I’ve seen these two sentences in almost exactly this same wording time and time again in recent weeks. Many of us say these words to ourselves, out into the air when we’re alone, in private to God or whomever we may believe in, or in other ways that don’t involve saying this to another person. We believe that saying it to anyone else is to admit we have failed.
I know how much courage it takes to say these words to another person. None of us likes to ask for help. None of us likes to feel that vulnerable with someone else. Society, marketing, all the parenting books, and nearly every message we hear say that we’re supposed to be able to handle everything that comes our way. This has been repeated so many times that everyone just assumes that’s what we’re all expected to be able to do. But that’s just not what’s true for any of us.
When we realize we can’t do it all, we still think everyone else can, so we see ourselves as failures. But we’re not. We’re human, and so is everyone else. We have to stop living this lie that we can all do this without help.
You Can’t Do This Alone
Perhaps it is more the truth to say, “I can’t do this alone. I need help.” You can do amazing things, but none of us are made to do them alone. We are made to work together as families, in trusted friendships, and as communities of support and allies.
This year for us has been an ongoing lesson in how badly we need other people. Between our older son’s challenges from autism, our younger son’s battles with cancer, and our own health difficulties as parents, we have often felt powerless in the face of everything we’ve been bombarded with.
We’ve leaned heavily on family and friends through all this. People we don’t even know have appeared to help us through. It’s given us a whole new perspective on how much people really want to help others.
Accepting As Well As Asking for Help
As hard as learning how to ask for help can be, learning how to accept help is just as hard.
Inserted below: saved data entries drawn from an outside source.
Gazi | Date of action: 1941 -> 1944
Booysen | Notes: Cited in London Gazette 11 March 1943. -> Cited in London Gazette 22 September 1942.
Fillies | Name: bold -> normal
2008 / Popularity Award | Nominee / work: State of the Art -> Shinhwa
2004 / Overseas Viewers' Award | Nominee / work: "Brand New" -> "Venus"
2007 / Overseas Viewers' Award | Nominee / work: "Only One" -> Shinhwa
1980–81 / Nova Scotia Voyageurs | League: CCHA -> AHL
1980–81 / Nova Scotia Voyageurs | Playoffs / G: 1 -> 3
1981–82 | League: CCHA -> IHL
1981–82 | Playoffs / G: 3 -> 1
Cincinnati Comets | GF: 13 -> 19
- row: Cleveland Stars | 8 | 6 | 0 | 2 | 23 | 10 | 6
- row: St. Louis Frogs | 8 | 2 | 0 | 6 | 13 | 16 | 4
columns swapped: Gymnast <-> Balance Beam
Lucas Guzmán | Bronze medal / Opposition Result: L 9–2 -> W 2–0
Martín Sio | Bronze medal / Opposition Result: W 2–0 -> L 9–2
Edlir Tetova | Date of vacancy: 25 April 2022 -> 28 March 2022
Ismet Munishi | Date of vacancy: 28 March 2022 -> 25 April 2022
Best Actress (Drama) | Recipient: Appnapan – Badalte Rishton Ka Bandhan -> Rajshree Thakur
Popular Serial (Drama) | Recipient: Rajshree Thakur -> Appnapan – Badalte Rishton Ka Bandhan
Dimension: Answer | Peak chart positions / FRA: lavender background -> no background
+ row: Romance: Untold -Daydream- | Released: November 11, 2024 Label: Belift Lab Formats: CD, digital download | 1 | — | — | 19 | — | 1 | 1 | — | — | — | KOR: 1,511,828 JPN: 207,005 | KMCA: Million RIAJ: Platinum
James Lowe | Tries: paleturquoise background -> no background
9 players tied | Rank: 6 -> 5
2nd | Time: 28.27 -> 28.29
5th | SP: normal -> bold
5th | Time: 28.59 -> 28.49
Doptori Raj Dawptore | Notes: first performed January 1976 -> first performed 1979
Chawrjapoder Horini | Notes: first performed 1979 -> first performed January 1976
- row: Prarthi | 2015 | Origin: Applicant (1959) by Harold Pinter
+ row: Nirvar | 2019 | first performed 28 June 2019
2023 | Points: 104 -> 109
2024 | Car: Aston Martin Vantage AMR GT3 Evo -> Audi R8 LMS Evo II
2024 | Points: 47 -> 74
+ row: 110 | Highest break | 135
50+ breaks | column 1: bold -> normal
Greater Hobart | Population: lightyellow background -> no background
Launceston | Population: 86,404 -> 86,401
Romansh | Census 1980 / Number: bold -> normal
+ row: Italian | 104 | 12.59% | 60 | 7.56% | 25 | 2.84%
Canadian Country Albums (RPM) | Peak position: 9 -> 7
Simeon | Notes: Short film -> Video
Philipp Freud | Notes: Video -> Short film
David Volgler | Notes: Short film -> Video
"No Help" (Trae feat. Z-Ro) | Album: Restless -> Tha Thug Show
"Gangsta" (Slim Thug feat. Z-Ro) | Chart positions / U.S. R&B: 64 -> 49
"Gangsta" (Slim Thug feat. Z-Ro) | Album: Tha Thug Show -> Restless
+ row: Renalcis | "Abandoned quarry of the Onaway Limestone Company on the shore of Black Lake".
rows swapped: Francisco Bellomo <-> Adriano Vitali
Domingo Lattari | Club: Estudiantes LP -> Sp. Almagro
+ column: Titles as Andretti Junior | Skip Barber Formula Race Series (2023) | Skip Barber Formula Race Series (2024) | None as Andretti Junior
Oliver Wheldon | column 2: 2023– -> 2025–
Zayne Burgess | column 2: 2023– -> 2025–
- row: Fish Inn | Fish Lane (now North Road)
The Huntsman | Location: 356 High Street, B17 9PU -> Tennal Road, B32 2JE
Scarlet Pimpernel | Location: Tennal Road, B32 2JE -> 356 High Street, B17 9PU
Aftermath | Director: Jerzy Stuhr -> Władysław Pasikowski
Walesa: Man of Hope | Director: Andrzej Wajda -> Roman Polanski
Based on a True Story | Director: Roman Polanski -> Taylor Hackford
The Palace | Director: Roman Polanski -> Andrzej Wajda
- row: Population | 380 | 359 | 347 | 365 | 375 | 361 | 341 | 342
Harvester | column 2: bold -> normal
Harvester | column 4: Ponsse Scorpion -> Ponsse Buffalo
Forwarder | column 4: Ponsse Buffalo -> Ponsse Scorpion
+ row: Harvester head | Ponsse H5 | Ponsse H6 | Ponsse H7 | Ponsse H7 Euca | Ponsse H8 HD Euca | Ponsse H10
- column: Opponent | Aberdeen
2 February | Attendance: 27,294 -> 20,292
For a while as people offered us meals, sent thoughtful cards and messages, and even gave us money, I admit I felt ashamed. I didn’t want us to become a charity case. I felt like I had failed because we couldn’t handle things on our own.
But that was about my own ego. I realized I was tarnishing their gifts to us. They offered because they wanted to help us. I learned that whenever someone offers you help in any form, the first two words out of your mouth should be, “Thank you.” Honor the spirit of their gift with gratitude. Accept it graciously. You can do this both with humility and a grateful heart. There is certainly no shame in accepting such a gift.
Sustain Yourself for the Long Term
We spend a great deal of our time on our children’s needs but rarely enough on finding help and support for ourselves. That would make us better, and healthier, parents, but we often feel that to invest in ourselves is to take something away from our children. We’re all guilty of this. We feel like we are expected to sacrifice ourselves completely, which simply isn’t a sustainable way to live.
Instead focus on building your network of support with family, friends, and other parents. Be willing to spend time and money on getting some one-on-one support for yourself. I know money and time are in short supply for all of us, but I’ve found it to be well-spent when it makes that much of a positive impact on my life.
Build things into your week that support you and help you regroup. Read a book, listen to good music, pray or meditate, sit in silence for as long as you can, talk to someone you trust. Unless death or the loss of your home are imminent, let everything else wait a bit and carve out a little time here and there. It’s the only way to maintain yourself over the long term.
It’s always OK if you need to ask for help with any of this. You will always find people who want to help you and your family in whatever way they can. Trust me. You simply can’t sustain yourself over the long haul if you don’t.
Don’t wait until things start to fall apart. Start wherever you are, right now, and begin reaching out. Sketch out ways you can regroup and recharge and feel supported and sustained. Ask for help starting with people you trust. Practice asking for and receiving help. These are some of the most important things you’ll ever do as a parent.
Please, for your own sake, don’t wait.